= Eugenia Brooks Frothingham =

American novelist (1874–1971)

Eugenia Brooks Frothingham (November 17, 1874 – December 30, 1971) was an American novelist.

== Life ==

Eugenia Brooks Frothingham was born on November 17, 1874, in Paris, to Eugenia (Mifflin) and Edward Frothingham. Octavius Frothingham was a more distant relative.

She studied music in Rome, Paris, and North Andover, Massachusetts.

She died on December 30, 1971, in Boston, Massachusetts.

== Works ==

=== The Turn of the Road (1901) ===

The Turn of the Road is about a singer, Winifred, who journeys from the United States to Europe to pursue her career abroad. Her lover, Dan, visits her every year in Paris until he suffers a misfortune that prevents from proposing (again) and from undertaking the yearly visit. Meanwhile, the heroine completes her studies and finds some success in Europe. But because she is emotionally dulled, her audience is not engaged; her singing becomes academic without emotional content. She returns home for her American debut. Once home, for the first time, she learns of her lover's misfortune and the reason he abandoned her. They reconcile and she finds musical success in America.

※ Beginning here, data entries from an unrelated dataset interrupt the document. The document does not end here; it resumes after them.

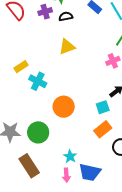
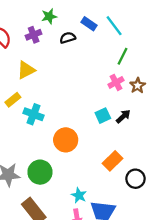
black semicircle: (66, 16) -> (68, 38), moved
yellow triangle: (67, 47) -> (26, 70), moved
cyan square: (103, 107) -> (103, 116), moved

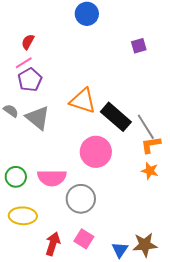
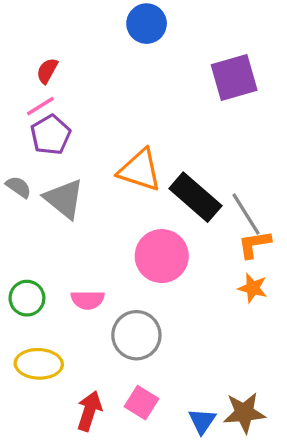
purple square: (139, 46) -> (234, 77), size x1.8
pink semicircle: (52, 178) -> (88, 300), size x0.7

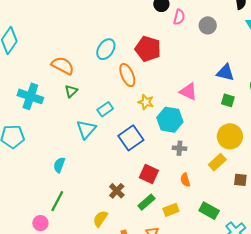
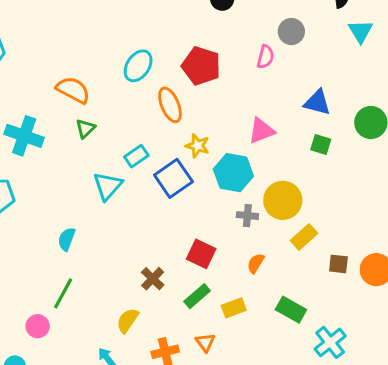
pink semicircle: (179, 17) -> (265, 57), moved
pink triangle: (188, 92) -> (261, 131), turned -48
yellow circle: (230, 136) -> (283, 200), moved
blue square: (131, 138) -> (173, 178), moved
orange semicircle: (185, 180) -> (256, 263), turned 48

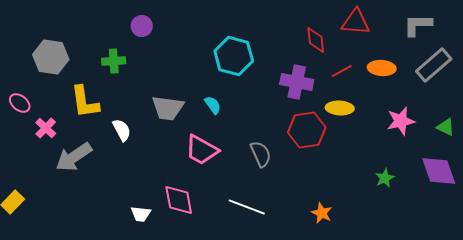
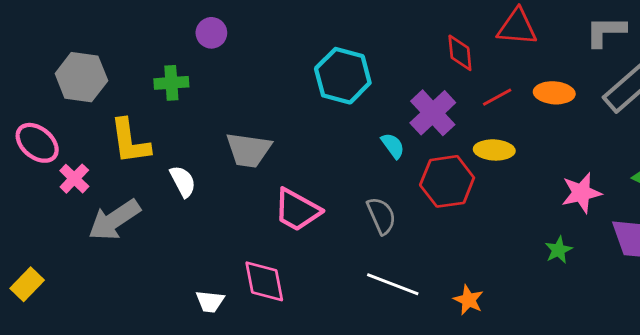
purple cross: (297, 82) -> (433, 113), turned 36
pink ellipse: (20, 103) -> (37, 143), size x1.4
cyan semicircle: (213, 105) -> (393, 146), moved
pink star: (401, 121) -> (581, 193), moved
white line: (247, 207) -> (393, 284), moved

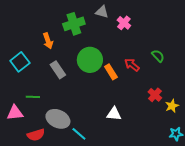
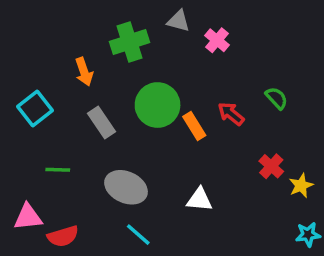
pink triangle: (15, 113) -> (28, 217), moved
gray ellipse: (58, 119) -> (126, 187), moved

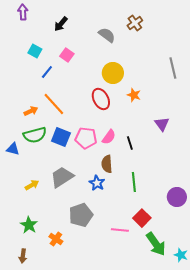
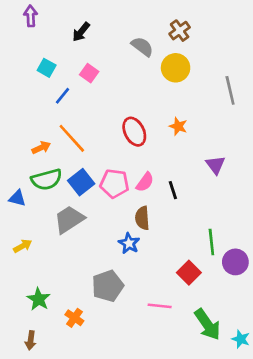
yellow circle: (113, 73) -> (176, 68), moved
blue square: (61, 137) -> (81, 182), turned 30
gray trapezoid: (62, 177) -> (69, 219), moved
green line: (134, 182) -> (211, 242), moved
yellow arrow: (32, 185) -> (23, 246), moved
red square: (142, 218) -> (189, 273), moved

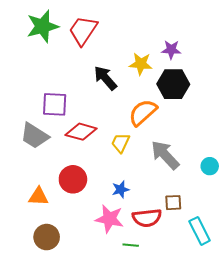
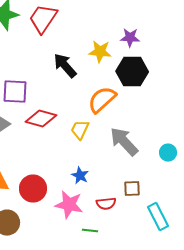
red circle: (73, 179) -> (33, 189), moved
blue star: (121, 189) -> (80, 176), turned -30
red semicircle: (147, 218) -> (106, 204), size x0.7

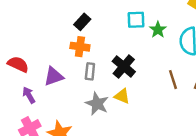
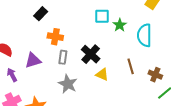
black rectangle: (82, 22) -> (41, 14), moved
yellow triangle: (122, 96) -> (102, 74), moved

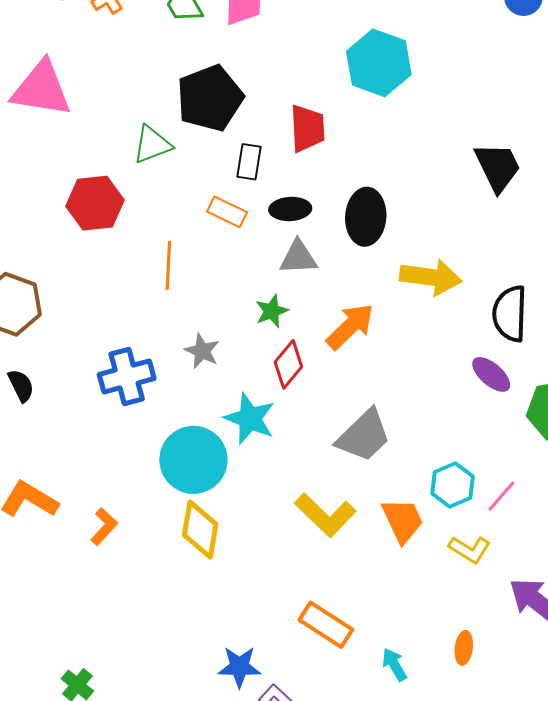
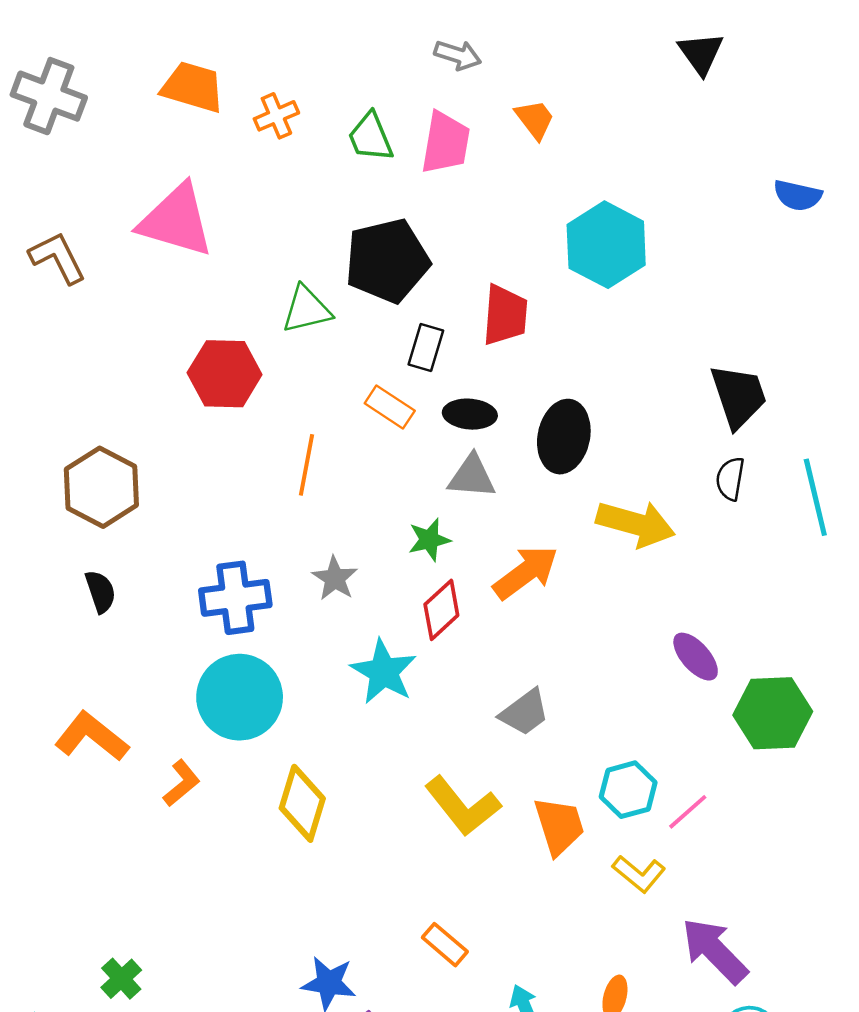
black semicircle: (510, 314) -> (730, 479), moved, size x0.6
gray trapezoid: (364, 436) -> (525, 712), size x0.7
cyan circle: (193, 460) -> (240, 697), moved
orange rectangle: (326, 625) -> (445, 945), size x0.7

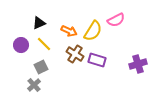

=== The Evasion (1906) ===

This novel centers on a love triangle between Gladys Lawrence, Richard (Dick) Copeland, and Arthur Davenport. Dick is ugly but has moral fortitude; Arthur is handsome but morally weak. Gladys marries Arthur. Arthur cheats at cards. Because Dick looks like a good person, Gladys assumes it is Arthur, not Dick, who is the cheater.

The contemporary reviewer for the Boston Evening Transcript largely panned the novel, observing that the novel "move[d] sluggishly and with no apparent purpose. … It is only Miss Frothingham's grace of style and keen literary sense that saves the story from becoming the crudest of melodramas. The manner of its telling is a sufficient and indeed the sole reason for its existence." The Buffalo Illustrated Times, by contrast, considered it a "brilliant story" comparable to Edith Wharton's The House of Mirth (1905).

In her 1984 assessment of The Evasion, the literary scholar Martha Banta likewise placed the novel in conversation with Wharton and Henry James's The Portrait of a Lady. Banta critiques Evasion, with reference to Portrait, because its characters are type-cast and insufficiently sophisticated. The misperception grounding Evasion is hollow because it simplistically contrasts good looks with bad character. James's characters are more fully formed. The perception of them is not a straightforward exercise of comparing surface with depth.

=== Her Roman Lover (1911) ===

The novel, like Turn of the Road, is about a young American woman, Anne Warren, who spends the winter with her aunt in Rome. She falls in love with a wealthy young man in Rome. He resents the fact that she has a male friend (who is also in love with her). One day, she wears a ribbon that her American friend chose for her; the Roman man becomes jealous and leaves her.

=== The Way of the Wind (1917) ===

Way of the Wind is a romance about a relationship with an eight-year age gap between Edgar Chilworth (the younger party) and Janet Eversly.

=== The Finding of Norah (1918) ===

This novel is about whether a woman should marry a man with whom she disagrees on politics. Set in Back Bay, Boston, shortly before World War I breaks out, it centers on the relationship between Norah and Henry, a recent Harvard graduate. The two disagree about the war and their relationship suffers.

=== Youth and I (1938) ===

Youth and I is a memoir about Frothingham's childhood, which she spent in Boston, Massachusetts, and various cities in Europe.